I didn’t see any pp suggesting it was doctors who were racist - I understood pp that the suggestion is that the system may be racist but actually the differing outcomes for minority ethnicities reflect other confounding factors instead (occupation, location, immigration, education, language etc)

Language impacts on patients access to health care well before they sit in front of you.

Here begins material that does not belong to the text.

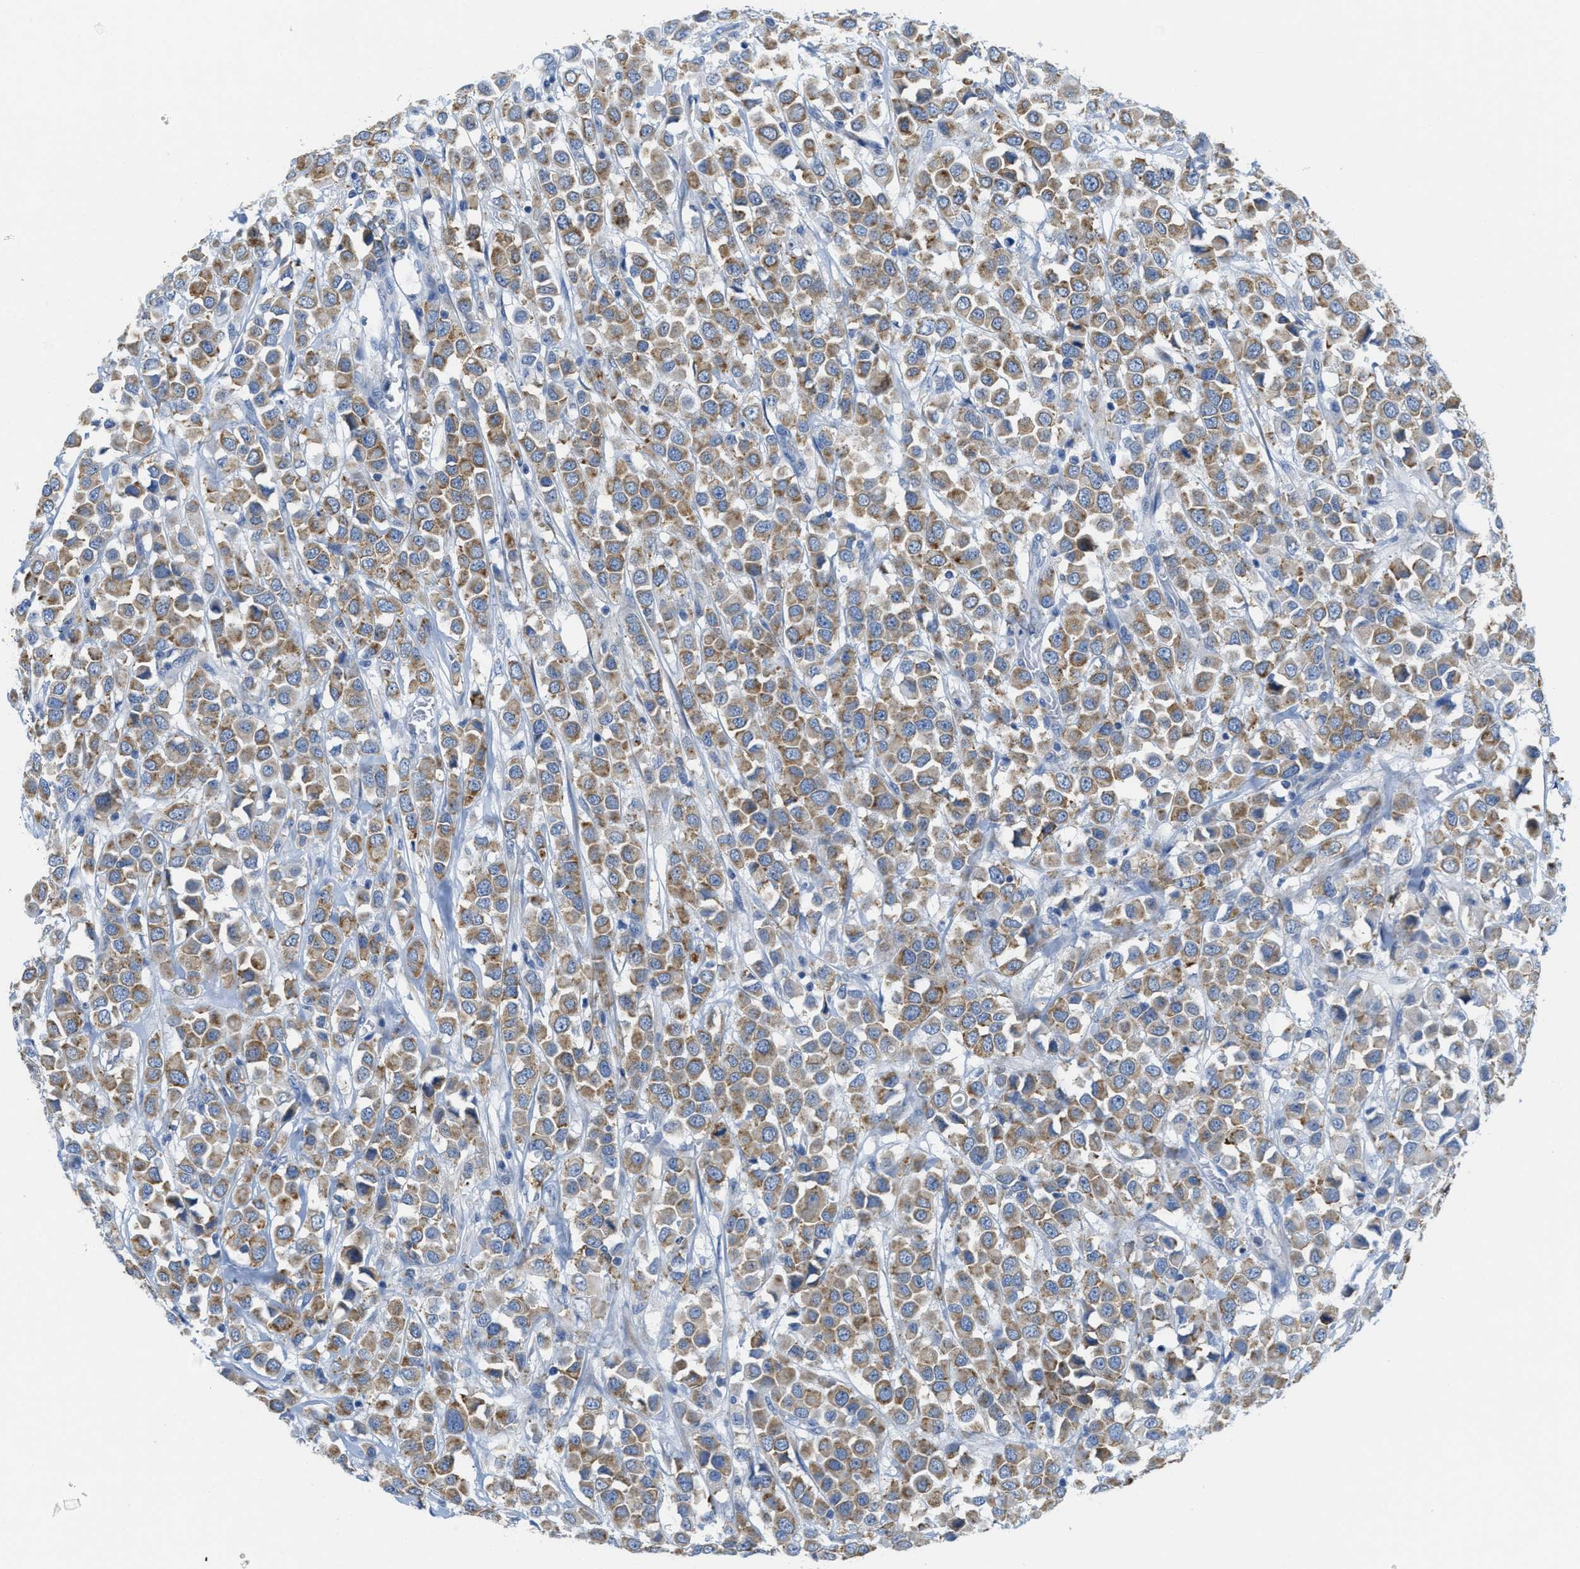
{"staining": {"intensity": "moderate", "quantity": ">75%", "location": "cytoplasmic/membranous"}, "tissue": "breast cancer", "cell_type": "Tumor cells", "image_type": "cancer", "snomed": [{"axis": "morphology", "description": "Duct carcinoma"}, {"axis": "topography", "description": "Breast"}], "caption": "DAB immunohistochemical staining of breast cancer reveals moderate cytoplasmic/membranous protein expression in approximately >75% of tumor cells.", "gene": "PTDSS1", "patient": {"sex": "female", "age": 61}}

Indeed and I was taking issue with the need to bring race in in any other way than to suggest that the data needs to be gathered with regards to endometriosis, since there clearly isn't enough currently. If there isn't enough data to make a judgement, why use an anecdote from one woman suggesting that others have it easy when they clearly don't and the fact that they clearly don't is the whole point of the article. The article says of ALL women that: 'It found an average wait for a diagnosis was eight years and that has not improved in more than a decade.' It goes on to use this quote: '"The majority of black women and transgender men I've spoken to have had poor treatment, but you speak to other women and they're like, 'Yes, I have an appointment'." Which clearly isn't remotely representative of the situation because the average wait is 8 YEARS and as I pointed out before there's a link to an article on the same page about a white woman who wasn't diagnosed for 17 years. It's a complete red herring and poor journalism.
Goosefoot · 20/10/2020 13:53

@HecatesCats

Even with the correction I'm not entirely sure this anecdote is helpful: 'but you speak to other women and they're like, 'Yes, I have an appointment'. Clearly there are systemic barriers to women of colour and the maternity statistics are shameful, but the article is about how appalling the treatment of women with endometriosis is generally and an acknowledgement that it is poor. Underneath the article is another story about a white woman’s who waited 17 years to be diagnosed, so in the case of this condition it's clearly not that simple. It's important to hear a black woman’s experience, but would it not be better to back this up using actual statistics to make the point, I.e things are even worse for Black and Asian women because statistics show xyz, rather than an anecdote that exists without context. It's just lazy journalism.
Yes, it's absolutely lazy journalism. That quote tells anyone zero about who, if anyone, is waiting longer, it's basically irrelevant.